Israel/Palestine

Bradley Burston on BDS

A top piece in Haaretz:

The Toronto Declaration was ostensibly a protest against a festival decision to honor Tel Aviv and its centenary celebrations. But the neo-Socialist Realism text of the open letter went far beyond that. It denounced TIFF for failing to publicly note, for example, that “Tel Aviv is built on destroyed Palestinian villages.” An uproar ensued, not least because many observers, including some leftists, saw an implication that Tel Aviv, and, by extension, Israel, was itself occupied territory, bereft of legitimacy.

Jane Fonda, a headliner of the celebrities who signed the declaration Toronto group, came to recant her support, candidly writing in the Huffington Post that that she had “signed the letter without reading it carefully enough” and pointing in particular to the “abandoned villages” passage.

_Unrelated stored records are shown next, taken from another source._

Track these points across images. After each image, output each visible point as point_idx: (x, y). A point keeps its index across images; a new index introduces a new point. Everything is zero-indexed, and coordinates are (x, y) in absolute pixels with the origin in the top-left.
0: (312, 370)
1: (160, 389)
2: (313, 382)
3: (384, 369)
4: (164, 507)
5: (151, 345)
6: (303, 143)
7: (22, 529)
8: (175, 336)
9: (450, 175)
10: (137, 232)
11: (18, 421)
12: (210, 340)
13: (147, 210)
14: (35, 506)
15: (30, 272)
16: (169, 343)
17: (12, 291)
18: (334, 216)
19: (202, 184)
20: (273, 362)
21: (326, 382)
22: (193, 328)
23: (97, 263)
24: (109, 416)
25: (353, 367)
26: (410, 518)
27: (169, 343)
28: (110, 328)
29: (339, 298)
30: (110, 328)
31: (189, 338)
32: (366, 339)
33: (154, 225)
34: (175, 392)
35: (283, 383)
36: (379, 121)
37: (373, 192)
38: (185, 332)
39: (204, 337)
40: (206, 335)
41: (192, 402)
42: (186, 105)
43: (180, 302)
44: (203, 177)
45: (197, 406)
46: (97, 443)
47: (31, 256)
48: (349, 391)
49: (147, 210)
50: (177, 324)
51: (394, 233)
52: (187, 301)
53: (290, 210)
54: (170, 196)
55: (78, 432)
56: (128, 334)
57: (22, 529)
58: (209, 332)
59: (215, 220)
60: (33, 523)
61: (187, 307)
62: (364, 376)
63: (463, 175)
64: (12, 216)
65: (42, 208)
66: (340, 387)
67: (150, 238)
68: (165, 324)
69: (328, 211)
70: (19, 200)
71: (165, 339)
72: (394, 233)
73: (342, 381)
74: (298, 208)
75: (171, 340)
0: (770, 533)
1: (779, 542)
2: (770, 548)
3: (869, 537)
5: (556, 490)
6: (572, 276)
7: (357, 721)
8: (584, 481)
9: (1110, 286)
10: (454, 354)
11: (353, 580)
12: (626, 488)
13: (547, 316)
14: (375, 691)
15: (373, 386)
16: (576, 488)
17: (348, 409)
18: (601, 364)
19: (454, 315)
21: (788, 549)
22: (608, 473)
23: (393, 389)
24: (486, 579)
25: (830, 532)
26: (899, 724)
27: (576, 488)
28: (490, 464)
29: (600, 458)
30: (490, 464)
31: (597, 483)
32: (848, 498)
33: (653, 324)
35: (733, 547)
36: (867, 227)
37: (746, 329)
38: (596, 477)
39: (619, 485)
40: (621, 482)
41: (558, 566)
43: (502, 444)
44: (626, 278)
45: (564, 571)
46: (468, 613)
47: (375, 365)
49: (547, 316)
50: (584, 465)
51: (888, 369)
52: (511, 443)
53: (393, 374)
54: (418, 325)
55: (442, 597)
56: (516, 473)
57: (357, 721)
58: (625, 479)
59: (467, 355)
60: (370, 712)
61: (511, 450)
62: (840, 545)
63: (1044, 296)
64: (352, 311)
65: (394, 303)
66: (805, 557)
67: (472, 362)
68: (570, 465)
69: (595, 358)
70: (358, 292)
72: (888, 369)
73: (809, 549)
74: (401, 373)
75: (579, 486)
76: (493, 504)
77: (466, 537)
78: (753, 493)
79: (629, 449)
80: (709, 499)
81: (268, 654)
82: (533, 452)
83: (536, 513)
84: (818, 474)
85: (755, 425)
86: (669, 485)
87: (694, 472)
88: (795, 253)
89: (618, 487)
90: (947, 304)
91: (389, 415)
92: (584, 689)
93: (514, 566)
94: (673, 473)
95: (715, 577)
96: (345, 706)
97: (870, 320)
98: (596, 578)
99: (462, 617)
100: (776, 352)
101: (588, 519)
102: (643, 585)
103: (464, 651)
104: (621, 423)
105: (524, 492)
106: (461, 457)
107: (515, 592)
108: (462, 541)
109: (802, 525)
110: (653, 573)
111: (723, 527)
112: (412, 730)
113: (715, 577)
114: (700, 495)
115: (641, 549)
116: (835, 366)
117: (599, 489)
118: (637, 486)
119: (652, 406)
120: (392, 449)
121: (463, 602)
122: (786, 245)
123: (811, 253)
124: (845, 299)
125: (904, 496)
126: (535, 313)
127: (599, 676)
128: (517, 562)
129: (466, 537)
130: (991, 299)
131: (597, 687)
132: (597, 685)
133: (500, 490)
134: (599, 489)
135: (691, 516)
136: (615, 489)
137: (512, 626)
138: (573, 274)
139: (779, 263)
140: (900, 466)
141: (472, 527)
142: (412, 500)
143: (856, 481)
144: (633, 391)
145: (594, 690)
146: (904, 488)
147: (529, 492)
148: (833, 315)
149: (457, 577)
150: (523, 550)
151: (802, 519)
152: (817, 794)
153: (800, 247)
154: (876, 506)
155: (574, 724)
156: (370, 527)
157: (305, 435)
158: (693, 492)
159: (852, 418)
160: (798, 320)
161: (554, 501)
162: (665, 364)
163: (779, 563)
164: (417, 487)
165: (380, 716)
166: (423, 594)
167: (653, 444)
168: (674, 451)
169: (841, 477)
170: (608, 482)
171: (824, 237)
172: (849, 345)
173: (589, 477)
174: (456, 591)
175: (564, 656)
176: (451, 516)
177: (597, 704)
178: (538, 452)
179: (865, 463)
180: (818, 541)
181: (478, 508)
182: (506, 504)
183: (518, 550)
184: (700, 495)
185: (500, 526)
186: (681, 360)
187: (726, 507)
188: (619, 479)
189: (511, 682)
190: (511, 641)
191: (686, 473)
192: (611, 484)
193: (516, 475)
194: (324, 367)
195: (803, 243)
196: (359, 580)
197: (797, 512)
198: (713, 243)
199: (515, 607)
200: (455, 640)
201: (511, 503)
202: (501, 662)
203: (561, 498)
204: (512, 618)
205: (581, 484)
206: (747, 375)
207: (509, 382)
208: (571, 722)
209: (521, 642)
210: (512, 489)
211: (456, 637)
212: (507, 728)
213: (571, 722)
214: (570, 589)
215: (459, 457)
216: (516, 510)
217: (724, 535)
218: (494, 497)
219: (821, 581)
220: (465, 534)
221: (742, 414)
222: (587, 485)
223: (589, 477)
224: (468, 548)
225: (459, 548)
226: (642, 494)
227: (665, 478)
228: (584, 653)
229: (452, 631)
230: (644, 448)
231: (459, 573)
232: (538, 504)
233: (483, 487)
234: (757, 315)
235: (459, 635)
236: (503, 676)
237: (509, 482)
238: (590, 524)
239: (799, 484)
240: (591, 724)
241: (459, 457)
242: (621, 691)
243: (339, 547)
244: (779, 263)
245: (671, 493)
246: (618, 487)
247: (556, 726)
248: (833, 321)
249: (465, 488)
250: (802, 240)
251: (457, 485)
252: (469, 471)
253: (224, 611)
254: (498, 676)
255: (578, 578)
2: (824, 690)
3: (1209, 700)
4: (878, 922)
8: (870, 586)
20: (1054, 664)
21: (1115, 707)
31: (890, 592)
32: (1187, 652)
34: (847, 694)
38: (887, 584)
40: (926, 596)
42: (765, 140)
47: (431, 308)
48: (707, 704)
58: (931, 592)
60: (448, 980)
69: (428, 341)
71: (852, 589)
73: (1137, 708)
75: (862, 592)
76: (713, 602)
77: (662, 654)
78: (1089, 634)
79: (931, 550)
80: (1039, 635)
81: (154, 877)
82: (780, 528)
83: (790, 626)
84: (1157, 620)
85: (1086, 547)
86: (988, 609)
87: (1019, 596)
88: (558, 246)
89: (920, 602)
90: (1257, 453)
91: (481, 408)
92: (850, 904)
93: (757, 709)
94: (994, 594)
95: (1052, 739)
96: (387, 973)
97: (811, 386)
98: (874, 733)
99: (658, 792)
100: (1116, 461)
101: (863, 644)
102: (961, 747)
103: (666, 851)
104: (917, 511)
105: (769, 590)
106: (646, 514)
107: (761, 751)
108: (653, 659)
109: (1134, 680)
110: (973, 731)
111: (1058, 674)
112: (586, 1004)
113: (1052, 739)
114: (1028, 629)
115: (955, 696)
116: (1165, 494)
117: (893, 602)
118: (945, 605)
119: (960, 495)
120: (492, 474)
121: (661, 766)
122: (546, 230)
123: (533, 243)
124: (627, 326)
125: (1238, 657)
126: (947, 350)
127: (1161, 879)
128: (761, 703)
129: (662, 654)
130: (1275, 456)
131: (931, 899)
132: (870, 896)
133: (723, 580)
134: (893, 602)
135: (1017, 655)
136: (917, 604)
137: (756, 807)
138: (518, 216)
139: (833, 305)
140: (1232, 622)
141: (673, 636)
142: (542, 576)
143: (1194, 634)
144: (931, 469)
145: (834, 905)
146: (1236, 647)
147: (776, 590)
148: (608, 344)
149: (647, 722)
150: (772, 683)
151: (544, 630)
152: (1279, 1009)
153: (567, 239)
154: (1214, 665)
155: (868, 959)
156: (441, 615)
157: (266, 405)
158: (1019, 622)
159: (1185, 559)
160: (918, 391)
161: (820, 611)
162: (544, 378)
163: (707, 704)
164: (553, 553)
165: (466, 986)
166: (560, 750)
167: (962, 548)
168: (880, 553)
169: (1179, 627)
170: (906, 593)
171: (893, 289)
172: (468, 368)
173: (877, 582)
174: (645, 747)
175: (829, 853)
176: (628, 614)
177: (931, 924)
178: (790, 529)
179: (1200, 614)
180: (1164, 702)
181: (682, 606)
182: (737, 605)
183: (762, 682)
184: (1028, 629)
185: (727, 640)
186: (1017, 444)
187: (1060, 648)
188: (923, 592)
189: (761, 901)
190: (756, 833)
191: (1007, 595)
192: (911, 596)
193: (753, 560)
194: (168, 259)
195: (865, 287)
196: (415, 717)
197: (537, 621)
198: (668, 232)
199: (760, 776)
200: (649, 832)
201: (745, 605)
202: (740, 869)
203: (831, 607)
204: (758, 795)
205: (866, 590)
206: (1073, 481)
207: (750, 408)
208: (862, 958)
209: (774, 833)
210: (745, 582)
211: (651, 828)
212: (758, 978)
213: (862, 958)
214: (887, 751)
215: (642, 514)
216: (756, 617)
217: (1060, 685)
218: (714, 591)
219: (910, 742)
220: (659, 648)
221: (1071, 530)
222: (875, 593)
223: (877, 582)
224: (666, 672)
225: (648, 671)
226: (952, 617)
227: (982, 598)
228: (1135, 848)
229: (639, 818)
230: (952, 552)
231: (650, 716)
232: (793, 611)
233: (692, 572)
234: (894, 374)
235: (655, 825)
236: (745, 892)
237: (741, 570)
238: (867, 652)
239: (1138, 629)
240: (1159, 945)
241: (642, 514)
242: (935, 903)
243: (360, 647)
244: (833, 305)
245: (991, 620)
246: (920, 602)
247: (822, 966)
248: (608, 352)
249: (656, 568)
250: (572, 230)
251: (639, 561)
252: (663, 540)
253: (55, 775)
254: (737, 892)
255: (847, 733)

She added that “it can become counterproductive to inflame rather than explain and this means to hear the narratives of both sides, to articulate the suffering on both sides, not just the Palestinians. By neglecting to do this the letter allowed good people to close their ears and their hearts.”

The Toronto group was unmoved by Fonda’s words. They had achieved their goal, that of turning the spotlight away from Israel and, if only briefly, toward the real martyrs for Palestine – themselves. The web flowed with praise – and even petitions – hailing the courage of the “true heroes” of the Toronto Declaration.